Keep Your Data Up-to-Date
If your measurement data is weeks or months out of date, you’re flying blind—you can’t react to emerging problems and you won’t be able to.
You want to be able to track your data as it’s ingested and processed and analytics pipeline. Without good visibility, it’s easy to import the same data twice or miss a data file. Even if you’re careful, things can go wrong! That’s why we provide real-time feedback on all the data we ingest.
Read about how we process gigabytes of data every day from railroads like you
Automatically Remove or Correct Bad Data
Even the most modern measurement systems routinely report incorrect data. Perhaps weather or other conditions affected the instruments, or an instrument was miscalibrated and all its measurements are off by an inch.
We usually find that clean data is more important than obscure mathematical wizardry. Machine learning doesn’t work unless the data it’s processing is correct—otherwise “garbage in, garbage out.” Much of the academic work in this space ignores this critical prerequisite.
For example, rail wear data often exhibits large, meaningless spikes, or shows gaps where it couldn’t measure data. Sometimes when you look at flawed data, you can see how it should be corrected, but sometimes all you can say is that it’s wrong. In any case, there’s way too much data to try to correct manually. Thankfully, with tools from digital signal processing and using statistical analyses of the measurement and related events, we can often reconstruct data more accurately than you’d be able to do by hand!
But sometimes a measurement event is consistently wrong due to calibration errors. It’s running hot, recording biased data. While these kinds of errors tend to cancel out over time, they’re a big problem when you’re trying to understand the current state of your network—can you trust the numbers in front of you? We’ve invested heavily in understanding this problem and can often correct such errors automatically with enough data, but of course there’s no replacement for accurate measurements.
Actionable Reporting for Decision Makers
At the end of the day, your system needs a great interface so that you can plan maintenance. We believe that a) you should have high-level summaries to save you time, and b) you should still have complete visibility into the system, so you can drill down to verify anything you want.
You need to rapidly review deteriorating regions. Maybe there are 10 places on the track that need attention. You shouldn’t have to look through a whole report to check those! You should be able to check the places that are projected to wear out this year, next year, and the year after that.
The system should meaningfully segment your track. Often you’ll want to replace the whole body of a curve, but sometimes just half the curve needs to be reviewed because the other half was repaired last year. At the same time, the system should sensibly merge different repair regions if they’re close together. Oh, and if part of the same track fails this year, and another part fails in two years? You want a report that thinks like you do.

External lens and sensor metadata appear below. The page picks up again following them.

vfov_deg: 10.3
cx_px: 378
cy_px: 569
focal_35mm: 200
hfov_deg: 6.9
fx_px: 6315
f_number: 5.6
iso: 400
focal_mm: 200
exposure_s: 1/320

You should be able to flexibly set tolerances. Regulations mean that sometimes sharp curves have different wear thresholds than slight curves. Different rail weights can have different tolerances, too. You need to be able to mix and match these rules so that the system understands the actual decision making process.
The system should be completely configurable. You’re a power user! Maybe you want to up the projected usage next year, or tweak the rules for what counts as replaceable. Or maybe you just want to adjust some filters so you can take a great screenshot. Go wild.

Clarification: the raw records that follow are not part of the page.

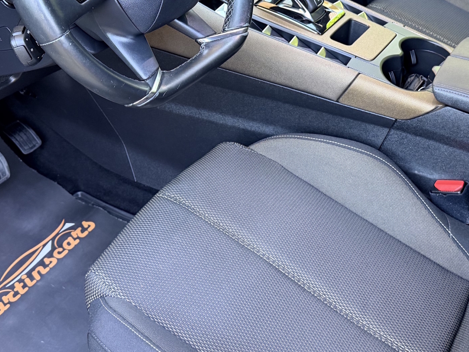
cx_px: 256
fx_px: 664
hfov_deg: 38.9
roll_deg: -0.6
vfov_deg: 29.4
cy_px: 110
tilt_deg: -33.7
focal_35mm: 49
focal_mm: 6.76
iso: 320
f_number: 1.78
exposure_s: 1/60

And . . . you should be able to easily see actual wear data if you want to in order to validate the system’s verdict. At the end of the day, summaries can be wrong. If you can see the data for yourself, and compare it with historical measurements, you don’t have to trust the computer. (But we strongly believe in giving you reasons to trust the system . . . it’s a lot faster that way.)
Scale it with the Cloud
Okay, but what about doing all of this in real-time for thousands of miles of track? It’s one thing to run a model on your laptop. But you need a production-ready system that can handle round-the-clock data, recover from errors, and let you know if there’s a problem.
We’ve seen lots of organizations try to roll their own infrastructure in this area, but it almost always ends poorly. Perhaps you planned for 100 giga-chunks of work, but your new data system is now giving you 500 giga-chunks, and your system has slowed to a crawl. Thanks to our state-of-the-art cloud integration, we can spin up hundreds or thousands of cores automatically to quickly process data in parallel.
But it’s not all challenges! There’s also lots of opportunities from comparing data across your entire network. It’s a lot easier to find a signal from the noise when you can compare all your wear data at similar locations. You can even discover facts like “this subdivision is wearing down 50% faster than a typical subdivision in our network.” And when you start asking questions armed with this kind of data, you’re truly on the path to preventative maintenance. Fix it early.